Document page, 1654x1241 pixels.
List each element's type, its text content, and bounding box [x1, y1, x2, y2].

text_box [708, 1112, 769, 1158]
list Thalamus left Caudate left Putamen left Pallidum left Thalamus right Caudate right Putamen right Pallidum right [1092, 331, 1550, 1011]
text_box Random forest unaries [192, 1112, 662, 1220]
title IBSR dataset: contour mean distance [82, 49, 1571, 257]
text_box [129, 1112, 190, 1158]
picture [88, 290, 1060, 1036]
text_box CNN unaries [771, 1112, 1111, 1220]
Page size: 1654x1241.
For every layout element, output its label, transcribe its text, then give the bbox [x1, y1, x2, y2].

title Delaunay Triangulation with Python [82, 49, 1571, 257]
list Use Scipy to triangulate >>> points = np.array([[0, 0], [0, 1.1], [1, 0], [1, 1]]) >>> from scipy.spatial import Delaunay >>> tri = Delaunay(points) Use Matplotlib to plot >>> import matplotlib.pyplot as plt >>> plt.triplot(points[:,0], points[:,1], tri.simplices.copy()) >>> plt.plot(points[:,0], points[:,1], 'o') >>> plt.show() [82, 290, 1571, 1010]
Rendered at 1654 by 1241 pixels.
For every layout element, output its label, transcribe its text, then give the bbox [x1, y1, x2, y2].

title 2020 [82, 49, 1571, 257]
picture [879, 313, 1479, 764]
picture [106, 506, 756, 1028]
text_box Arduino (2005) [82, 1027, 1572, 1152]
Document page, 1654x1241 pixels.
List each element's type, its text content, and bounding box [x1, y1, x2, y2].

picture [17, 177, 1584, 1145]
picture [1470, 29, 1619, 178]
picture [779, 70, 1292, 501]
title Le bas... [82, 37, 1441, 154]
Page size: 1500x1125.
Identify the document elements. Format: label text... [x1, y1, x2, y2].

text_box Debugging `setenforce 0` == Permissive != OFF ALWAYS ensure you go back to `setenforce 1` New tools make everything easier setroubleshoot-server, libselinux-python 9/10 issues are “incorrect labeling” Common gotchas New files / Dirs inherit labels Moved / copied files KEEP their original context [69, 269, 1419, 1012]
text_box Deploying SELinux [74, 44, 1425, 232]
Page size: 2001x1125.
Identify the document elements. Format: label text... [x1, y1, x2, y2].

· · ·

# Written problem:
Copy out the material from the line with "Rendered at 1654 by 1241 pixels." up to and including the line with "text_box Deploying SELinux", reproducing each line without change.

# Exercise solution:
Rendered at 1654 by 1241 pixels.
For every layout element, output its label, transcribe its text, then give the bbox [x1, y1, x2, y2].

title 2020 [82, 49, 1571, 257]
picture [879, 313, 1479, 764]
picture [106, 506, 756, 1028]
text_box Arduino (2005) [82, 1027, 1572, 1152]
Document page, 1654x1241 pixels.
List each element's type, its text content, and bounding box [x1, y1, x2, y2].

picture [17, 177, 1584, 1145]
picture [1470, 29, 1619, 178]
picture [779, 70, 1292, 501]
title Le bas... [82, 37, 1441, 154]
Page size: 1500x1125.
Identify the document elements. Format: label text... [x1, y1, x2, y2].

text_box Debugging `setenforce 0` == Permissive != OFF ALWAYS ensure you go back to `setenforce 1` New tools make everything easier setroubleshoot-server, libselinux-python 9/10 issues are “incorrect labeling” Common gotchas New files / Dirs inherit labels Moved / copied files KEEP their original context [69, 269, 1419, 1012]
text_box Deploying SELinux [74, 44, 1425, 232]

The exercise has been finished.